Clothing companies have responded to outside criticism of labour rights violations in their supply chains by promising to do better. Many use these voluntary commitments as a selling point, trying to signal that theirs is a socially conscious company.

The lofty Codes of Conduct and sugar coated public commitments since worker exploitation in outsourced factories was first widely exposed, in the 1990s, evaporated into thin air as soon as consumers’ gaze turned away.

What we do

As Clean Clothes Campaign, we are an active member in various coalitions and initiatives that ask for strong legislation.

Legislation that will guarantee the right to remedy when workers' rights are violated, that will ensure there is liability for the whole supply chain, and that includes climate and environmental considerations.

We believe there will be a need for legislation on various levels: a UN Binding Treaty, a strong EU legislation that includes special provisions for high-risk sectors like the garment industry, and national-level initiatives that can take further measures.

We want garment companies to clean up their act and the whole industry, and to do so now. Workers have waited far too long, with brands’ promises going unmet.

As a first step, we ask for binding agreements signed by brands and applicable at their supplier workplaces.

We want to see a series of enforceable supply chain agreements that will address specific issues within the supply chain. We want them to specify concrete measures as well as enforcement, supervision, complaint mechanisms and remedy.

These agreements are legally binding contracts that can be upheld in a court of law so brands cannot make promises that nobody holds them accountable for. They are voluntary in that garment brands individually opt in rather than face a legal requirement to sign on. These agreements create legal commitments, and if they are violated, brands can find themselves in courtrooms.

Examples of agreements that are a result of this strategy are the Accord on Fire and Building Safety in Bangladesh and the Freedom of Association Protocol in Indonesia. The latest such agreement addresses gender-based violence at factories in Lesotho, in the wake of Workers Rights Consortium’s investigation and subsequent negotiation with key buyers.

Next, we want to see enforceable supply chain agreements on wages.

We want due diligence to be a matter of regulatory compliance with not only clear enforcement mechanisms but also effective remedies. Human rights violations should be a matter of urgency for the garment and sportswear industry, it's time stakeholders work together to eradicate them from the supply chain.

Background

Companies have a lot of money to spend on presenting their toothless measures as social consciousness, and many consumers buy into this narrative.
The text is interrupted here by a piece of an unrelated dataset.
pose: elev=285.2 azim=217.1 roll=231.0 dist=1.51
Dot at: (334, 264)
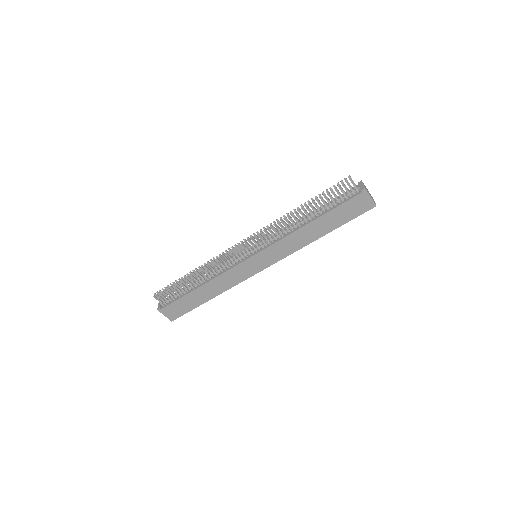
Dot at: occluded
Yet it must be clear after decades of trying and testing that voluntary commitments are not enough.

The alterative we advocate are binding agreements that address the root causes of major problems. The promises contained in those documents are legally binding, unlike the many lofty words that brands put together to ride the wave of ”sustainable” consumption.

What distinguishes such agreements from the regular worker-management or workplace collective bargaining agreements is that they are negotiated with brands and retailers. These are not garment workers’ direct employers, but as buyers from garment factories they have a responsibility for working conditions and workers' rights in their supply chains — and they are the ones that hold the vast majority of profits made in this multibillion dollar industry.

Another defining feature of such binding agreements is that they address a particular issue, such as worker safety in the case of the Accord, or freedom of association in Indonesia.

Furthermore, there must be clauses that make the agreement a binding contract that gives the possibility for legal redress. We also envisage high levels of transparency such as through periodic public reporting on compliance.

Whereas it is desirable for global union federations to be involved in the agreements, local trade unions are meant to play a central role, as signatories and in the implementation and enforcement. Therefore, the agreements should also empower the local trade unions and increase their political space.